Nine years later, Kuk traveled from their native Hong Kong to the United States to do exactly that. Kuk enrolled in a small, liberal arts college for their Bachelor's degree, and then four years later started a PhD program in cancer research. Although Kuk's mother was in remission from her cancer at the time, Kuk's goal was the same as it had been as a 10-year-old watching her suffer through chemotherapy: to design a better cancer treatment, and change the landscape of cancer research forever.

Since then, Kuk's mission has changed slightly.

"My mom's cancer relapsed in 2008, and she ended up passing away about five years after that," Kuk says. "After my mom died, I started having this sense of urgency. Cancer research is such that you work for twenty years, and at the end of it you might have a fancy medication that could help people, but I wanted to help people now." With their mother still at the forefront of their mind, Kuk decided to quit their PhD program and enter medical school.

Now, Kuk plans to pursue a career in emergency medicine – not only because they are drawn to the excitement of the emergency room, but because the ER is a place where the most marginalized people tend to seek care.

"I have a special interest in the LGBTQ+ population, as I identify as queer and nonbinary," says Kuk. "A lot of people in this community and other marginalized communities access care through the ER and also tend to avoid medical care since there is a history of mistreatment and judgement from healthcare workers. How you carry yourself as a doctor, your compassion, that can make a huge difference in someone's care."
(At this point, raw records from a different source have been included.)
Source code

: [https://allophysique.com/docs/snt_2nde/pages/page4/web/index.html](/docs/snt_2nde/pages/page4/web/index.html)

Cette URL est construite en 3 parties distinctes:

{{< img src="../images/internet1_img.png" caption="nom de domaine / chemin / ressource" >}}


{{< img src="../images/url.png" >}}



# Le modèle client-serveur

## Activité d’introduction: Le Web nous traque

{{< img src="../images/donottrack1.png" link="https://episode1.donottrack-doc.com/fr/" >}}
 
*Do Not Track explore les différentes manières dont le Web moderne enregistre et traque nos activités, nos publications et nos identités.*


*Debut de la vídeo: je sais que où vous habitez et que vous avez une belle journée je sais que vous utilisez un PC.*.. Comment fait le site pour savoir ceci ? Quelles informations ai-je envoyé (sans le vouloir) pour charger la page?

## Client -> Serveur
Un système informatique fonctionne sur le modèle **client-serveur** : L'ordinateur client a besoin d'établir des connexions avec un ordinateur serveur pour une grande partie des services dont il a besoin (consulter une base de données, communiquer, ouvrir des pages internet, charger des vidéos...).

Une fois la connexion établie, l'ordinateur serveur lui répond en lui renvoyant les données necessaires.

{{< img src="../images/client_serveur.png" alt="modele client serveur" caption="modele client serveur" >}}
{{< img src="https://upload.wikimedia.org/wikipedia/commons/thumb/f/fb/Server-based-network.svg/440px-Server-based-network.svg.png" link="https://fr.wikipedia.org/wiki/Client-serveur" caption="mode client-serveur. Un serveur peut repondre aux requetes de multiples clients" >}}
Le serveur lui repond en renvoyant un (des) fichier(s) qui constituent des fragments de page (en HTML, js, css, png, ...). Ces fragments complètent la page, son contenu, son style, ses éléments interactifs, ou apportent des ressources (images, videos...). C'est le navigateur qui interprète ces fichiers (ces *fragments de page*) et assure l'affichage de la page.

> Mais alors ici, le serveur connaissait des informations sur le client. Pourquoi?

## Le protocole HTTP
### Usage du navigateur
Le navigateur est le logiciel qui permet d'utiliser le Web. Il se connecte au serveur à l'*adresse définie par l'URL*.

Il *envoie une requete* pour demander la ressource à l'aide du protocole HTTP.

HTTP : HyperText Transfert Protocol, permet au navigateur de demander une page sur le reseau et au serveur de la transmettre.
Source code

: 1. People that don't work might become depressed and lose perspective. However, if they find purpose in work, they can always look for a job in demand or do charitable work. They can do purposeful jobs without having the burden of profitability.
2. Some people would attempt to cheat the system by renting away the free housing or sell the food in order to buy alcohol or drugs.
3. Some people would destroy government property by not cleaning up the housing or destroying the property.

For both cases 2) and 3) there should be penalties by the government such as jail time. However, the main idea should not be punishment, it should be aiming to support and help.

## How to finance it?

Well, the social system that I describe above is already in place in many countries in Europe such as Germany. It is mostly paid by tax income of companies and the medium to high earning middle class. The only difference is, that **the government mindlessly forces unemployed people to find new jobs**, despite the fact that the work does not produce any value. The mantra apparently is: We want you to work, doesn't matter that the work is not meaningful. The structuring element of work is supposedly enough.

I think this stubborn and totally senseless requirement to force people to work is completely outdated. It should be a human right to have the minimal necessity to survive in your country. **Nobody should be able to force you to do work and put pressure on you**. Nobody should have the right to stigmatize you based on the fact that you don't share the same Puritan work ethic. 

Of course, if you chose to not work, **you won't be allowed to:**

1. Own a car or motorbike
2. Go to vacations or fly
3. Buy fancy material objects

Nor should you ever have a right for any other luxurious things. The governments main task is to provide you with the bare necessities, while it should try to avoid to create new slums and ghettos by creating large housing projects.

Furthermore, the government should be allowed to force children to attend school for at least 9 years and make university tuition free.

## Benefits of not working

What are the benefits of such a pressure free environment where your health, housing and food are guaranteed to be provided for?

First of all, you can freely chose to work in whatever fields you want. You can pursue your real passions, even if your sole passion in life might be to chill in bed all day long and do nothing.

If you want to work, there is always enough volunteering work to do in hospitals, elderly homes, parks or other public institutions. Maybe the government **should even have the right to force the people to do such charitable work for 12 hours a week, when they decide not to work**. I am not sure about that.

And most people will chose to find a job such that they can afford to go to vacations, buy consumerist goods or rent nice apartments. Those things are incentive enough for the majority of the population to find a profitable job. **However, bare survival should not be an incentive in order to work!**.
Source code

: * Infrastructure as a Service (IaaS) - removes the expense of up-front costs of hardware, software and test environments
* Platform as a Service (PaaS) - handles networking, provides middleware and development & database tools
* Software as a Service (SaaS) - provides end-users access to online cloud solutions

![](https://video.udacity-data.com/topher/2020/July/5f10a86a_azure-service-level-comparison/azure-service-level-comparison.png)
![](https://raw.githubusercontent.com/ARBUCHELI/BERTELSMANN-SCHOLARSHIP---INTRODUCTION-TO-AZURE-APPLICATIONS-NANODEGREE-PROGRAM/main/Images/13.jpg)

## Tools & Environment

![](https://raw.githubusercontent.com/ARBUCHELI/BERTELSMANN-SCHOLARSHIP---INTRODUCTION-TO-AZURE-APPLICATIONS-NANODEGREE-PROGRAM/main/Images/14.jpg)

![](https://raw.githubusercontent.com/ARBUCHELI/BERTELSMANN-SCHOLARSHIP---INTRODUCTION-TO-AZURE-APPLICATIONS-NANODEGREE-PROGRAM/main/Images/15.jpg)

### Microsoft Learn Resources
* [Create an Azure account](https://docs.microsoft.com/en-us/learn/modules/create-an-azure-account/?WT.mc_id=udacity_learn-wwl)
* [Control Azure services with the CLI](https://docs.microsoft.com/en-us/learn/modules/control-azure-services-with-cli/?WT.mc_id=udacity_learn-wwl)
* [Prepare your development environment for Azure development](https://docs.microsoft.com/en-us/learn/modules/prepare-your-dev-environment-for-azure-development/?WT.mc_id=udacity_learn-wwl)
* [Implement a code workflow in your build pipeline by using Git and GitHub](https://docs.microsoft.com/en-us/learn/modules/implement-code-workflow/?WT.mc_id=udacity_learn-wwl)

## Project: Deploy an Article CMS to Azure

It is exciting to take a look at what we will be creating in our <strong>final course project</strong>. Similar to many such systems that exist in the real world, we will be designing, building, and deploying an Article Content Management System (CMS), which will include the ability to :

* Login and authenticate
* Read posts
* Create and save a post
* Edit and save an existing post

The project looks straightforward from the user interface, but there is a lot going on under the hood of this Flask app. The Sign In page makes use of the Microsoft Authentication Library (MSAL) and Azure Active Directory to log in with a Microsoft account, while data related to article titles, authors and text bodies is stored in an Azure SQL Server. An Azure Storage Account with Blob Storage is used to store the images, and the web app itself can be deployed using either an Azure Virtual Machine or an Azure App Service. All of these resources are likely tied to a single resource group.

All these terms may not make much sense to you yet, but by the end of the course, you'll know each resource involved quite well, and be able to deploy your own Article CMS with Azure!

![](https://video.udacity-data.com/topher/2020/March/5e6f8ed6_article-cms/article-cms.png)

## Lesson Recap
In addition to making a difference in the lives of LGBTQ+ patients, Kuk wants to make a difference in the lives of patients with cancer as well, like their mother had.

"We've diagnosed patients in the Emergency Department with cancer before," Kuk says. "I can't make cancer good news but how you deliver bad news and the compassion you show could make a world of difference to that patient and their family."

During their training, Kuk advocates for patients by delivering compassionate and inclusive care, whether they happen to have cancer or not. In addition to emphasizing their patient's pronouns and chosen names, they ask for inclusive social and sexual histories as well as using gender neutral language. In doing this, they hope to make medicine as a whole more accessible for people who have been historically pushed aside.

"I'm just one person, and I can't force everyone to respect you, if you're marginalized," Kuk says. "But I do want to push for a culture where people appreciate others who are different from them."